Gündem
  • 24.4.2008 00:35

PAKSÜT, "367 KARARI HUKUKİ BİR KARARDIR!"

Paksüt, "Biz orada vicdanen ve hukuken bir karar verdik. Öyle birşeye şahit olmadım, duymadım olabileceğine de inanmıyorum. Böyle bir işte olabiliyorsa her işte olabilir. Bu yargıya son derece büyük bir hakarettir, ayıptır" dedi.

Eski Anayasa Mahkemesi Başkanı Tülay Tuğcu'nun bu konuda açıklama yaptığını hatırlatan Püksüt, her kurumun yargıya güvenmesi gerektiğinisöyledi.

Genelkurmay'ın 27 Nisan bildirisinin 367 kararına etkisi oldu mu? yönündeki bir soruya Paksüt, "Açıklamanın mahkemeye etkisi olmamıştır. Ne anamuhalefet partisinin ne de başkalarının da kararda etkisi olmamıştır. Genelkurmay bildirisinde açıkça bir ifade yoktur, O bir yakıştırmadır. Anayasa Genelkurmay'ın açıklamasının da diğer açıklamalara göre daha üstün bir tarafı yoktur. Zamanlama itibariyle yapılan açıklamanın Anayasa Mahkemesi'ne bir mesaj olduğu yorumları yapıldı. Açıklamanın adresi ne Anayasa Mahkemesiydi ne de kişiydi. Anayasa Mahkemesi ne içeriden ne dışarıdan etkilenmez" cevabını verdi.
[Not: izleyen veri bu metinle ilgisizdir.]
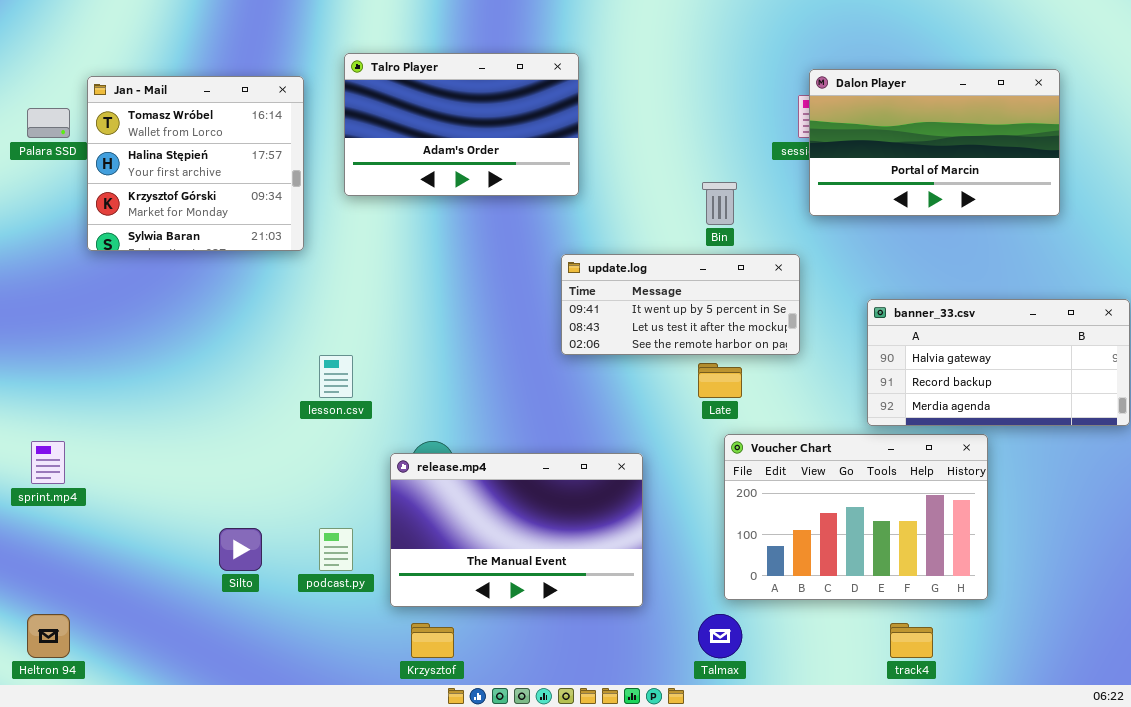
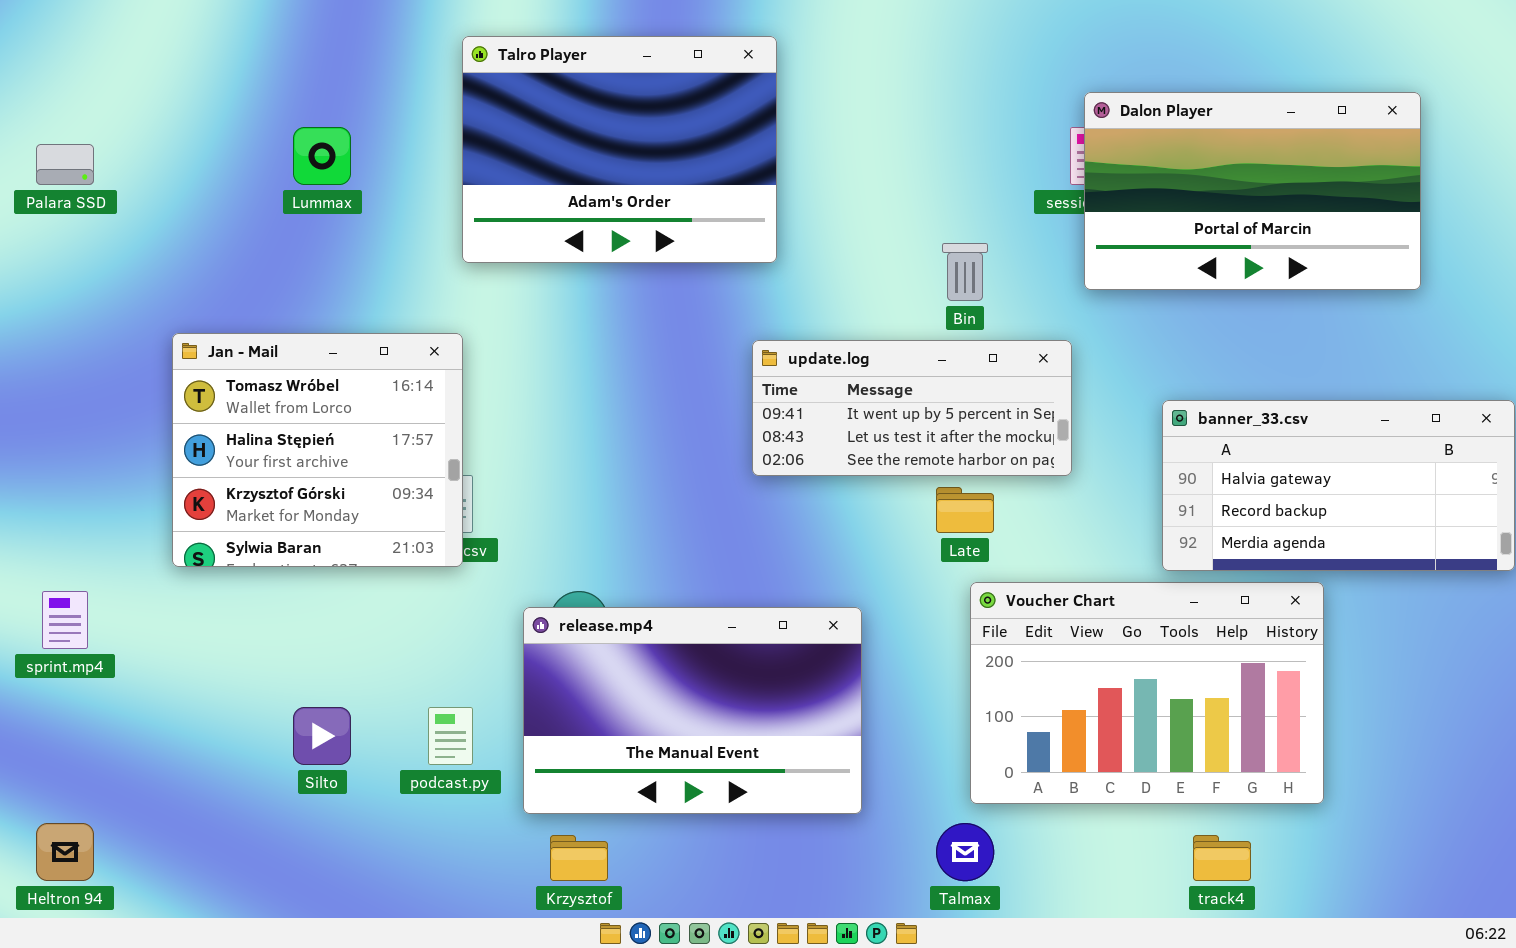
Talro Player: [344,53,579,196] -> [462,36,777,263], resized
Jan - Mail: [87,76,304,251] -> [172,333,463,567], moved

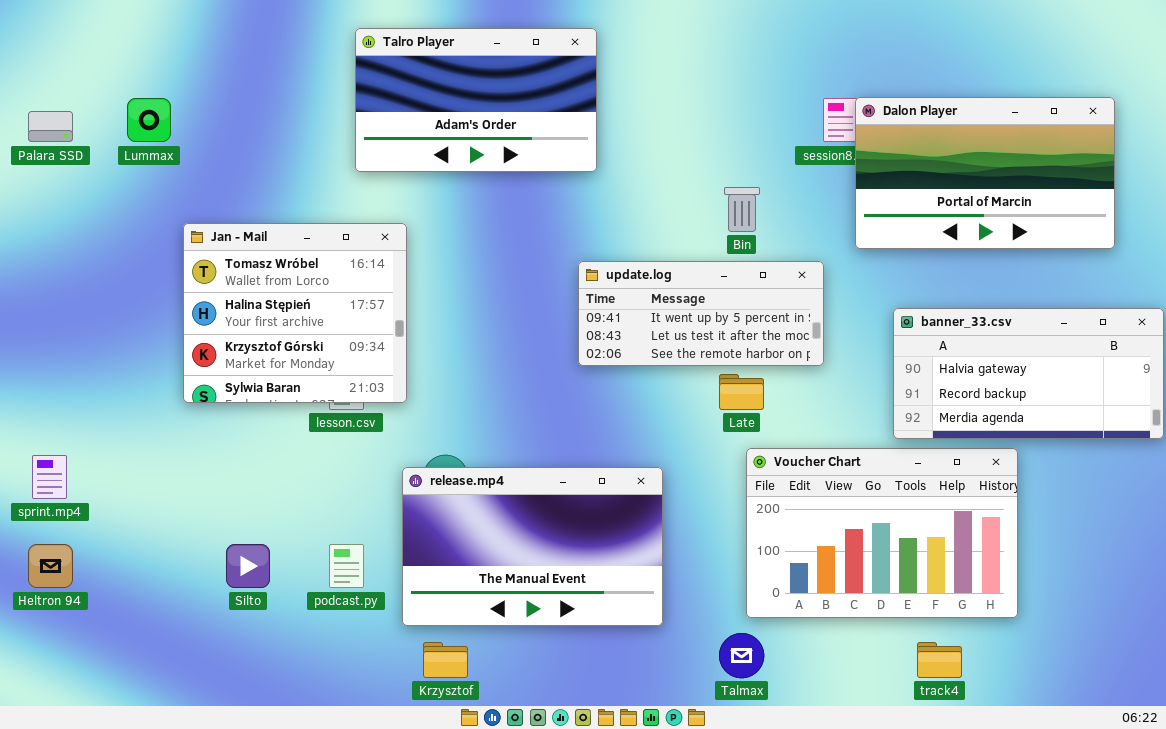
Talro Player: [462,36,777,263] -> [355,28,597,172], resized
Dalon Player: [1084,92,1421,290] -> [855,97,1115,249], moved
Lummax: [293,127,351,185] -> [127,98,171,142], moved
Jan - Mail: [172,333,463,567] -> [183,223,407,403], moved
Heltron 94: [36,823,94,881] -> [28,544,73,588], moved

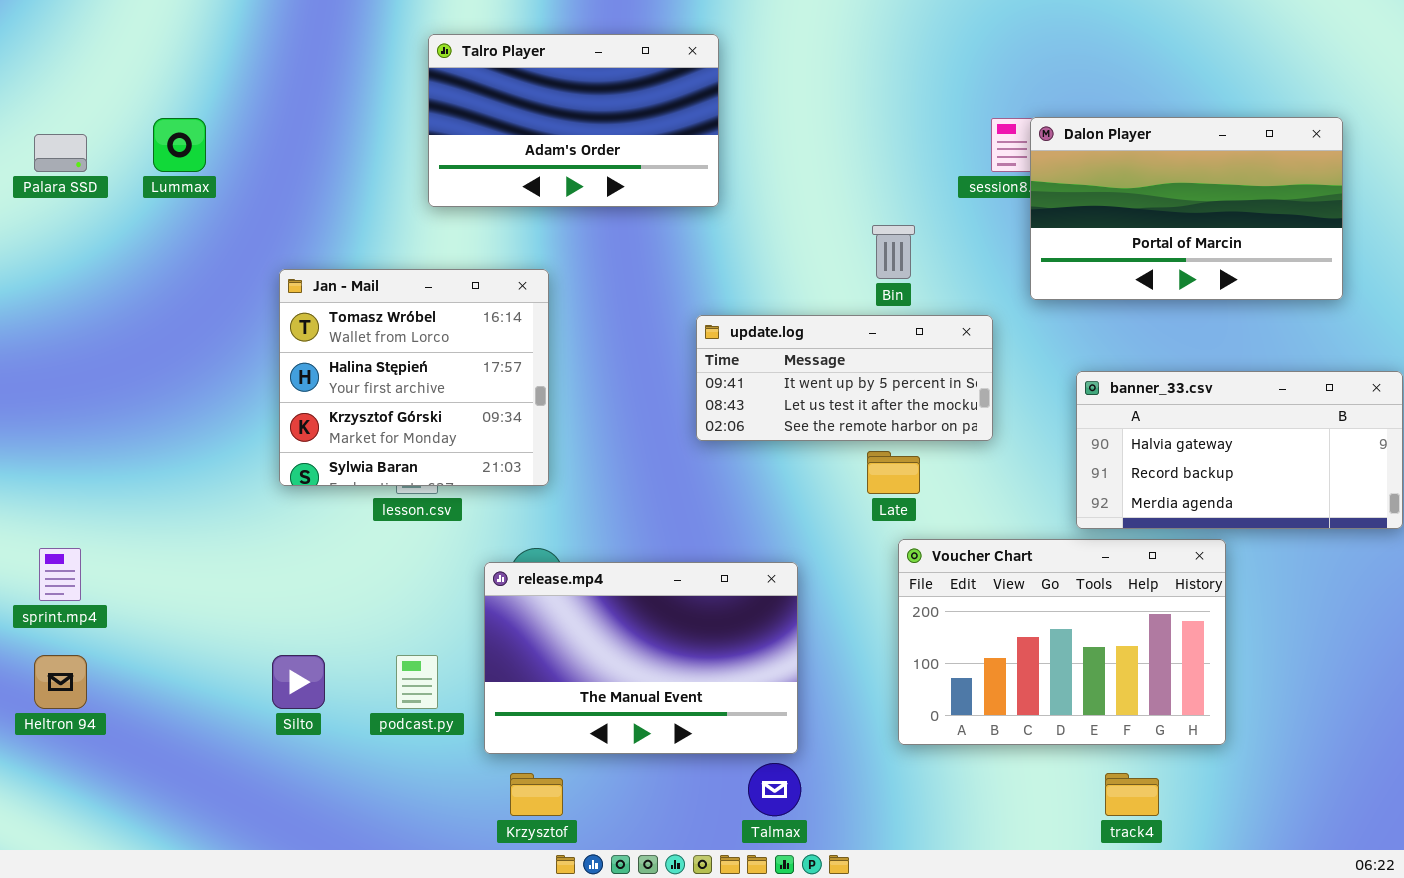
Jan - Mail: [183,223,407,403] -> [279,269,549,486], moved
Talmax: [719,633,764,678] -> [748,763,801,816], moved

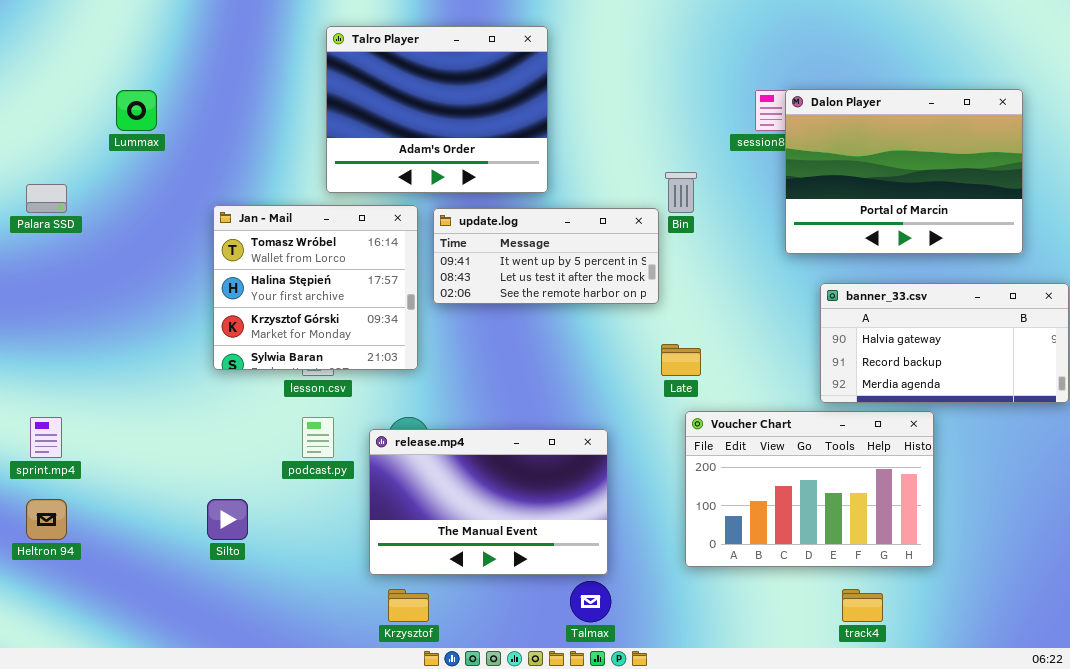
Talro Player: [428,34,719,207] -> [326,26,548,193], resized
Dalon Player: [1030,117,1343,300] -> [785,89,1023,254], resized
Palara SSD: [34,134,87,172] -> [26,184,67,213], moved
update.log: [696,315,993,441] -> [433,208,659,304], moved
podcast.py: [396,655,438,709] -> [302,417,334,458], moved

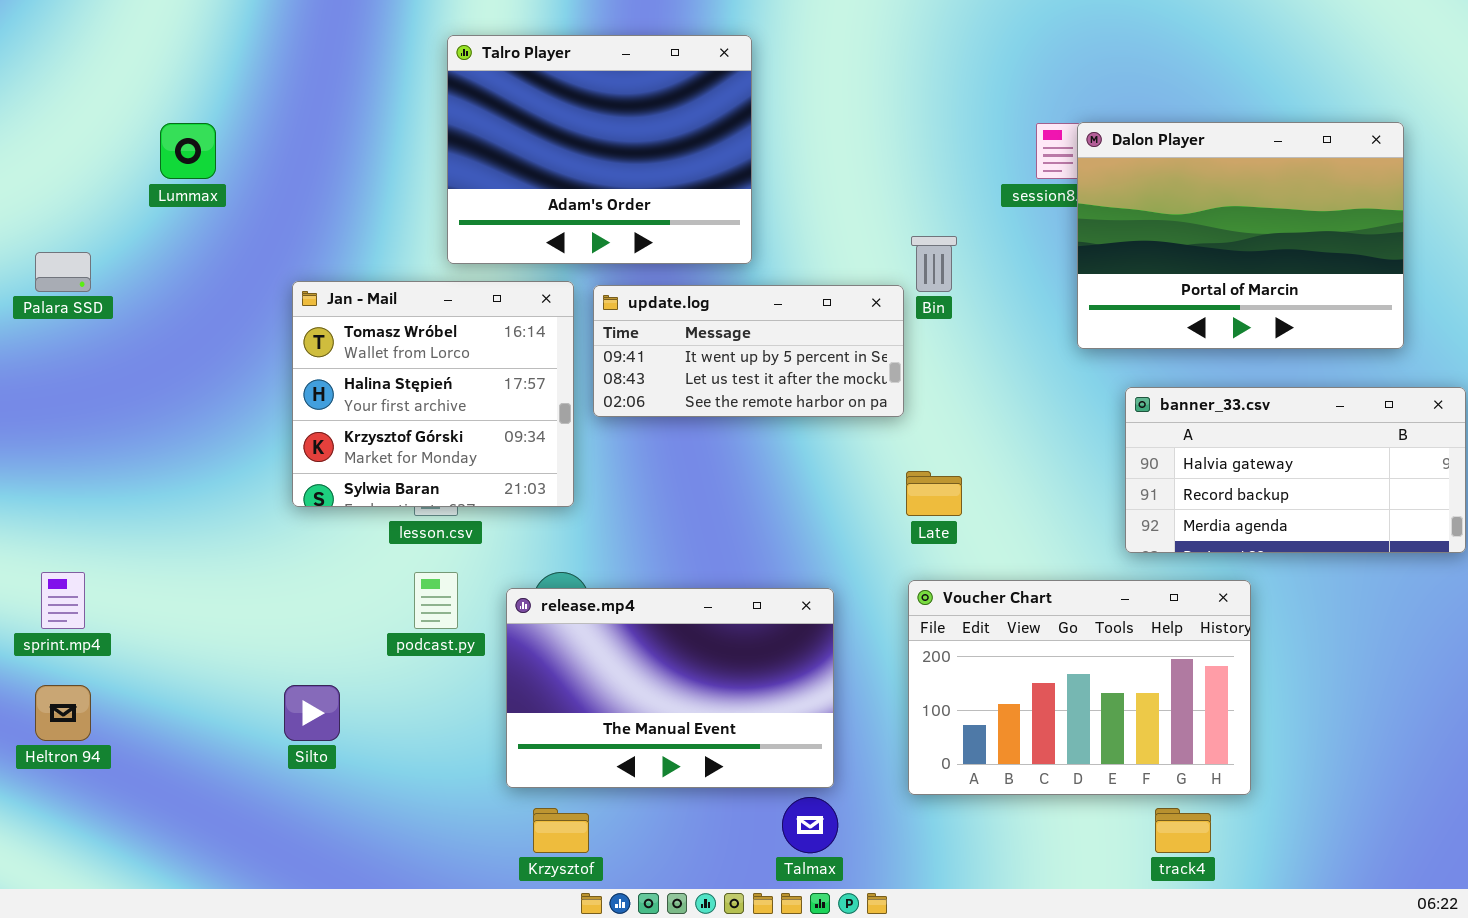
Voucher Chart: [685,411,934,567] -> [908,580,1251,795], moved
Anayasa Mahkemesi Başkanvekili Osman Ali Feyyaz Paksüt, Anayasa Mahkemesi'nin kuruluş yıldönümü dolayısıyla düzenlenen panele DTP'nin davet edilmemesine ilişkin soruyu, "Demokratik bir hareketle böyle bir program hazırladık. Programın yoğun olması dolayısıyla en fazla üç partiyi çağırabileceğimizi düşünerek üç büyük partiyi davet ettik. Buna gerek kalmadı. Paneli iptal etmek zorunda kaldık" cevabını verdi. Anayasa Mahkemesi'nin son yıllarda iş yükü hacminin çok arttığını ve tüm siyasi partilerin hesaplarını incelediklerini belirten Paksüt, "Bir kısım partiler var ki bazılarının meşruiyeti bile tartışmalı. Ama onların da hep hakları var. Kural olarak hepsine bakılıyor. 2000'li yıllardan kalma hesapları olan partiler var. CHP'nin de, MHP'nin de ve iktidar partisin de hesaplarına tek tek bakılacak" dedi.

CHP'nin Kanaltürk'e usulsüz ödemelerde bulunduğu ve bu nedenle hakkında kapatma davası açılabileceği şeklindeki spekülasyonlara değinen Paksüt, "Genel merkez evraklarının incelenmesi sırasında para aktarılması varsa incelenecek ve görülecektir. Yasalara uygun aktarım yapılmadığı görülürse yaptırımları belli. Yani Hazine'ye gelir kaydedilmesi gibi. Bir kere öyle bir şeyin var olup olmadığını öncelikle görmemiz gerekir. Raportörün raporu bitecek, üyelere dağıtılacak. Bütün siyasi partilerin hesapları gibi CHP'nin de hesapları incelenecek" diye konuştu. Paksüt, bir gazetecinin, 'Kapatma davası ile ilişkilendirebilecek bir durum mu?' yönündeki sorusuna Paksüt, "Kapatma davası ile ilişkilendirmek zor görünüyor. Çünkü hesaplarında para harcamalarının yaptırımı belli. Böyle bir durumun tespiti halinde Hazine'ye irat kaydedilmesi gibi bir yaptırımı var. Usulsüz yapılan harcamalarda müeyyide bu. Kayıp trilyon davasında da yapılacak birşey olmadığına karar verilmişti" cevabını verdi. Paksüt, üniversitelerde başörtüsü serbestliği tanıyan anayasa değişikliğini iptali ile ilgili başvurunun bir takvime bağlayıp bağlamadıkları yönündeki sorusuna, "Takvim yok. Makul sürede incelenecek" cevabını verdi.

Öte yandan Devlet Bakanı Kürşad Tüzmen ile bir süre sohbet eden Ferdağ Paksüt, Bakan'a 'Benim kocama niye iş çıkartıyorsunuz" diyerek espri yaptı.